For a moment Merana regretted her relenting. The woman had done that to a man and all that truly worried her was whether it damaged their chances of success. Reluctantly, though, she admitted that had it made al’Thor biddable, she would have held her nose, and her tongue. “First we must bring al’Thor to heel, so to speak. The abeyance will last as long as it must, Alanna.” Alanna’s mouth tightened, but after a moment she nodded in acquiescence. Or at least assent.

“And how is he to be brought to heel?” Verin asked. “He must be handled delicately. A wolf on a leash one thread thick.”

Merana hesitated. She had not meant to share everything with this pair, who had only the most tenuous allegiance to the Hall in Salidar. She dreaded what would happen if Verin tried to take over here, if in fact she did manage to take over. She herself knew how to handle this; she had been chosen because of a lifetime spent mediating sensitive disputes, negotiating treaties where the hatreds seemed implacable. That agreements were broken eventually and treaties violated was the nature of humanity, yet in forty-six years, the Fifth Treaty of Falme was her only real failure. She knew all of that, but all of those years had ingrained some instincts deeply. “We are approaching certain nobles, who by good luck are all in Caemlyn now . . . “

“My worry is Elayne,” Dyelin said firmly. The more firmly for being alone in the sitting room with an Aes Sedai; Aes Sedai could press hard if you weakened when you were alone. Especially when no one else knew you were alone with her.

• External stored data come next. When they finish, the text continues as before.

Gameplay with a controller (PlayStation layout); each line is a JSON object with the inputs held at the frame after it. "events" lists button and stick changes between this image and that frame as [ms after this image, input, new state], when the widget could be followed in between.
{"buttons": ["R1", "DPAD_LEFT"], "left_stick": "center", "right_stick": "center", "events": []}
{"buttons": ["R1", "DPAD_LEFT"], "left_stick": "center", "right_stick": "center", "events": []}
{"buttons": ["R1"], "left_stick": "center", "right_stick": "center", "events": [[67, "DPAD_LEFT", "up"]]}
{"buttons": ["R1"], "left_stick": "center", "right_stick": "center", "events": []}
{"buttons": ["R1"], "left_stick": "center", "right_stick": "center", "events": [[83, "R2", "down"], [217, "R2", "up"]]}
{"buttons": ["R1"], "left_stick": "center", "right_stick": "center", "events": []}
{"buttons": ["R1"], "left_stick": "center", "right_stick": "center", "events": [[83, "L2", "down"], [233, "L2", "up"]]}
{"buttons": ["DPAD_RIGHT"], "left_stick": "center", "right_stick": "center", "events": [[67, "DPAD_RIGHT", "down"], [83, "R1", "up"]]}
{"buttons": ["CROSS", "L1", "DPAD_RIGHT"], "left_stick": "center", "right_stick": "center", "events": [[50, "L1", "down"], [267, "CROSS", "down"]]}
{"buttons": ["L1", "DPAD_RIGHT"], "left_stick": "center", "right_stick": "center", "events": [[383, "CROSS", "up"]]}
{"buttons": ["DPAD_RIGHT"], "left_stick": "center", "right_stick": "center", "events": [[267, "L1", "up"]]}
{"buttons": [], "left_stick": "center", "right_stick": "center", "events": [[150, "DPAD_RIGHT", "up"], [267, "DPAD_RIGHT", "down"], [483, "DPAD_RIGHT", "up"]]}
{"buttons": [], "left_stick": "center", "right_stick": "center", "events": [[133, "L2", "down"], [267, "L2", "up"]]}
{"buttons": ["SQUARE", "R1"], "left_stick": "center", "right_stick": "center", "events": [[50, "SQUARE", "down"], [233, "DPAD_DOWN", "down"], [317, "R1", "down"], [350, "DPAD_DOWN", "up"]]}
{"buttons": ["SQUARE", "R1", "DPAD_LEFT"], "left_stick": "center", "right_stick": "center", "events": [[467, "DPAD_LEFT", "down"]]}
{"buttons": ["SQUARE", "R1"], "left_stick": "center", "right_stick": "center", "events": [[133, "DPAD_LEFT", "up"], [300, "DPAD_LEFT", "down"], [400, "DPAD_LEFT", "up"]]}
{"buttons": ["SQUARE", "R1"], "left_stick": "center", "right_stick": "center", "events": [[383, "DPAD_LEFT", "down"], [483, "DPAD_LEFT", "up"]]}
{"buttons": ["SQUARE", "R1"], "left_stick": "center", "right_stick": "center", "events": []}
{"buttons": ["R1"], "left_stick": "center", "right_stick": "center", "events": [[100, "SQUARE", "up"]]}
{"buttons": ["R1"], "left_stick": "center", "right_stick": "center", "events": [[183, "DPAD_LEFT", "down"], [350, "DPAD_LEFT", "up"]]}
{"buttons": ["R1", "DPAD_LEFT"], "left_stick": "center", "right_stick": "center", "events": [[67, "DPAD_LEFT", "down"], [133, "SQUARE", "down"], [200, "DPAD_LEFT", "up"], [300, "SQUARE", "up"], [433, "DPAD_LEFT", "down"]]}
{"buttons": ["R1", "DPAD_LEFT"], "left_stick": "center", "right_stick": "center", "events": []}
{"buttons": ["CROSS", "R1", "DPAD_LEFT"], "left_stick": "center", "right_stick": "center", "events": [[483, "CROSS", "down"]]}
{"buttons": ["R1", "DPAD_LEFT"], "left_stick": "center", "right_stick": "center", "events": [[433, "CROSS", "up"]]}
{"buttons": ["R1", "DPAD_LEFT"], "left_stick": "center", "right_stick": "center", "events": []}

Kairen Sedai smiled, but neither smile nor cool blue eyes gave away anything. “It is quite possible the Daughter-Heir will yet be found to sit on the Lion Throne. What may seem insurmountable to others is seldom so to Aes Sedai.”

“The Dragon Reborn says — ”

“Men say many things, Lady Dyelin, but you know I do not lie.”

Luan patted the Tairen stallion’s gray neck, looking both ways in case one of the grooms came into the stables, and barely dodged a bite from wicked teeth. Rafela’s Warder would give warning, but Luan was not sure he trusted anyone of late. Especially not with a visit of this sort. “I am not sure I understand,” he said curtly.